■ TEXTE FOURNI
========
Totems
Description
À travers ses photographies, Anabel Guerrero nous propose des personnages fascinants, énormes, étirés, composés de premiers plans, de fragments de peau ou d’habits.
Le regard du spectateur s’efforcera, avec un grand plaisir visuel, de scruter les détails et de rechercher dans les plis des robes, des bribes de l’histoire d’une vie.
Texte de l’infopresse :
« Je peux changer en échangeant avec l’autre, sans me perdre pour autant ni me dénaturer. C’est pourquoi nous avons besoin des frontières, non plus pour nous arrêter, mais pour exercer ce libre passage à l’autre, pour souligner la merveille de l’ici-là.
Les personnages élevés par Anabell Guerrero tissent et tâtent le détail de leur vie de tous les jours et ils regardent au loin, par-dessus la barrière ou le grillage ou le barrage de frontière. Ce ne sont pas les insignes marqueurs d’une immensité, mais les conducteurs de la Relation. » Édouard Glissant
« Totems » a été réalisé en 2000, à la péninsule de la Guajira, zone semi-désertique située à la frontière entre le Venezuela et la Colombie, en hommage aux femmes guajiras qui tentent à tout prix de maintenir les traditions culturelles et la cohésion familiale au sein de leur communauté.
========
■ EXTRAITS DES LIGNES
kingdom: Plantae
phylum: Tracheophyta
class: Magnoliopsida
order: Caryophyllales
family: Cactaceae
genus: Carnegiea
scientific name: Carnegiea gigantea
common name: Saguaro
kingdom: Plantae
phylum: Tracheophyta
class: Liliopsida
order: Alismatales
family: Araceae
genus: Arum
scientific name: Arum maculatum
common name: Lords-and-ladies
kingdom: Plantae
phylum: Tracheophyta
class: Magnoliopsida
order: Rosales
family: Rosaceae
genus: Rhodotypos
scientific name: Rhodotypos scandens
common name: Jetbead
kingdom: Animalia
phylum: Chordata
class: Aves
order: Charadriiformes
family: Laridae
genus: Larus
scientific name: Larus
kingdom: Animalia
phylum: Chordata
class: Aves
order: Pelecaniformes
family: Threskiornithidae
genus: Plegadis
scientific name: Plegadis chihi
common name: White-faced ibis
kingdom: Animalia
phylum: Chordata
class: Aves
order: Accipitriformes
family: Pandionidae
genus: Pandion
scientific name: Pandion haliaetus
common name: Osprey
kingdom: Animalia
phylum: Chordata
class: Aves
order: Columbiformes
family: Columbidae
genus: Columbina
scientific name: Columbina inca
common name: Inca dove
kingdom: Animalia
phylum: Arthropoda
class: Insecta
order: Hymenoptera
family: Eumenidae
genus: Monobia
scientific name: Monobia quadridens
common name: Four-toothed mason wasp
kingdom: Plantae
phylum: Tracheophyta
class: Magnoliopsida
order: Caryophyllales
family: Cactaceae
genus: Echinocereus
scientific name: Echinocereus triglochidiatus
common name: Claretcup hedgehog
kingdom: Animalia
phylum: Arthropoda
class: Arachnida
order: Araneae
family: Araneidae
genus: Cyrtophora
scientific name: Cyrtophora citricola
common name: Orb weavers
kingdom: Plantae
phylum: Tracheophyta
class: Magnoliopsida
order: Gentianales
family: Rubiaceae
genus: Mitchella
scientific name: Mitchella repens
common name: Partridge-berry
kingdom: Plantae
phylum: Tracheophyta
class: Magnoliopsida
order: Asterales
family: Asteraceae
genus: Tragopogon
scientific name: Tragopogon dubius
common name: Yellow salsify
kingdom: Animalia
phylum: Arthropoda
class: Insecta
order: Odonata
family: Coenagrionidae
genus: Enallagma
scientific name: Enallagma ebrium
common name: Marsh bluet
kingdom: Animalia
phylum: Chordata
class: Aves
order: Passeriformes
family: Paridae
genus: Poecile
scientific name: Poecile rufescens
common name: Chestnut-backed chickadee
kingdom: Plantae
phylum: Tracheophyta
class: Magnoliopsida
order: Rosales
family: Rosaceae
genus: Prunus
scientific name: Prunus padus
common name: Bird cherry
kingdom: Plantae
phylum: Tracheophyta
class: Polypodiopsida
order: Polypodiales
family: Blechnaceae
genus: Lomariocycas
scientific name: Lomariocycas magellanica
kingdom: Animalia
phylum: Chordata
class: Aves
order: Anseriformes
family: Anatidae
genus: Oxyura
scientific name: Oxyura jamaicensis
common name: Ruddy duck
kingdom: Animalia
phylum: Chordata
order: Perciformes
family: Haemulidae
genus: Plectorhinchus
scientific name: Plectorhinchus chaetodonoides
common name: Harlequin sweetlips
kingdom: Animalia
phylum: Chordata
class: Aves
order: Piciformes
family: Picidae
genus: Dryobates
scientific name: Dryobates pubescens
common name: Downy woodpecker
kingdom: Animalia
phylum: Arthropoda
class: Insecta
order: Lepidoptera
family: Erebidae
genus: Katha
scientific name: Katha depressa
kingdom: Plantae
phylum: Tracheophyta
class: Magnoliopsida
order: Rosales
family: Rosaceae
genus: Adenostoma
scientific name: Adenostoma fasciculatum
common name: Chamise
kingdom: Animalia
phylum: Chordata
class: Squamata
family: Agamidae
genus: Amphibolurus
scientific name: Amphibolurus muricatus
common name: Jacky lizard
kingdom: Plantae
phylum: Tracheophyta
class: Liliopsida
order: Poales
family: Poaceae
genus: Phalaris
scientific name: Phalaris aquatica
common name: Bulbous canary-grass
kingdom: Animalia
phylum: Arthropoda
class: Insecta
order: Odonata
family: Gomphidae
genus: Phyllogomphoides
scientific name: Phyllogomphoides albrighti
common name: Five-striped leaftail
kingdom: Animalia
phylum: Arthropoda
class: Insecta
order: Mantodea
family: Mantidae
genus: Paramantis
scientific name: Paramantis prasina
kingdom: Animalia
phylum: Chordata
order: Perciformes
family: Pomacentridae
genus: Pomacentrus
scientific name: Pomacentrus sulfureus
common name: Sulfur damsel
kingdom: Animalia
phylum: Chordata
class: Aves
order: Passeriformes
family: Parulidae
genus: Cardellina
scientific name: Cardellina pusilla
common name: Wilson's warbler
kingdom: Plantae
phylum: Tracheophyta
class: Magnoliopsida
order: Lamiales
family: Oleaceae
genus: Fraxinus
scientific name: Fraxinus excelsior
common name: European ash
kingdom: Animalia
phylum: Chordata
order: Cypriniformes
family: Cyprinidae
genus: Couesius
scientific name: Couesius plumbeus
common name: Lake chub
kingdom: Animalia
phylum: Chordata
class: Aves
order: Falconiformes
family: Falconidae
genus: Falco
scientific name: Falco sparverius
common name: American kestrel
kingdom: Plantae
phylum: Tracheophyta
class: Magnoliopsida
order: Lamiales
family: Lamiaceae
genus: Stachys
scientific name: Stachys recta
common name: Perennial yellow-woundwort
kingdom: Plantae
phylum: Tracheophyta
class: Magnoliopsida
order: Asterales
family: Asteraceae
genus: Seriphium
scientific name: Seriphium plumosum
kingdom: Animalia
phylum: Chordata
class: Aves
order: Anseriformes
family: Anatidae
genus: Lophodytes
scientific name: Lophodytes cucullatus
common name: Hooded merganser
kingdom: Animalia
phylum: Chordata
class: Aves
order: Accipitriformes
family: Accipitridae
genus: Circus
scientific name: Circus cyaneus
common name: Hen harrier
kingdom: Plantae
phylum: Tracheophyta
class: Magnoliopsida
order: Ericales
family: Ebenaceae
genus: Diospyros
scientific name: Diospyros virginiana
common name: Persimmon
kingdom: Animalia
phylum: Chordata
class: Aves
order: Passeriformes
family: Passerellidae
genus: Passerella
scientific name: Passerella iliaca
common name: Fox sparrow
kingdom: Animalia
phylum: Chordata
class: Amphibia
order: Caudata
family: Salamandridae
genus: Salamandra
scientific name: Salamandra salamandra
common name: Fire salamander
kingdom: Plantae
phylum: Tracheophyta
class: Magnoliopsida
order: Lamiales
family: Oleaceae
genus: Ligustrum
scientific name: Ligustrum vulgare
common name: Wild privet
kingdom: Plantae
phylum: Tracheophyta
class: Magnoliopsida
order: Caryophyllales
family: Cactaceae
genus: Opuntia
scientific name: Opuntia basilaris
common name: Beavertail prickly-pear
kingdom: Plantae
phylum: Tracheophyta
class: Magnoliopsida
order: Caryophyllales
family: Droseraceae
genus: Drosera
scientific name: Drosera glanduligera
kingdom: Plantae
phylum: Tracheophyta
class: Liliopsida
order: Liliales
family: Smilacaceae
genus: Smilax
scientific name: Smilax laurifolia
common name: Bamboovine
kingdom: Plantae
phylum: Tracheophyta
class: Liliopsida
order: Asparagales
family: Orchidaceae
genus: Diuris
========
■ PRODUCTION ATTENDUE
Rédigez la suite du texte présentant la série photographique « Totems », en reprenant après sa dernière phrase.

■ RÉPONSE PROPOSÉE
Depuis toujours, la réflexion autour de la notion de frontière comme lieu de passage, de division et de confrontation avec l’autre fait partie de la démarche artistique d’Anabell Guerrero. La série « Totems » s’inscrit dans la généalogie d’une série de travaux que la photographe a réalisés sur les thèmes de l’exil, la vie entre deux mondes, la frontière.
« Les images photographiquez de «Totems» se dressent, monumentales, nobles et sobres comme les femmes wayú, verticales et solitaires dans un paysage aride et inaccessible.
Émergent alors, énormes et étirés, des premiers plans, des fragments de peau ou d’habits. Le regard du spectateur s’efforcera, avec un grand plaisir visuel, de scruter les détails et de rechercher dans les plis des robes des bribes de l’histoire d’une vie. » Cecira Armitano
Ce livre est accompagné des textes d’Édouard Glissant, Cecira Armitano et Ingrid M. Jiménez Martínez.
Édouard Glissant :
Romancier, essayiste, Édouard Glissant est l’auteur d’une œuvre d’une grande ampleur et diversité. On peut citer : « La Lézarde », 1958 (prix Renaudot), « L’Intention poétique », « Le Discours antillais » et « Poétique de la relation », « Malemort », « La Case du commandeur », « Mahagony », « Tout-Monde ».
Son dernier livre est consacré à l’esthétique, « Une nouvelle région du monde » (Gallimard).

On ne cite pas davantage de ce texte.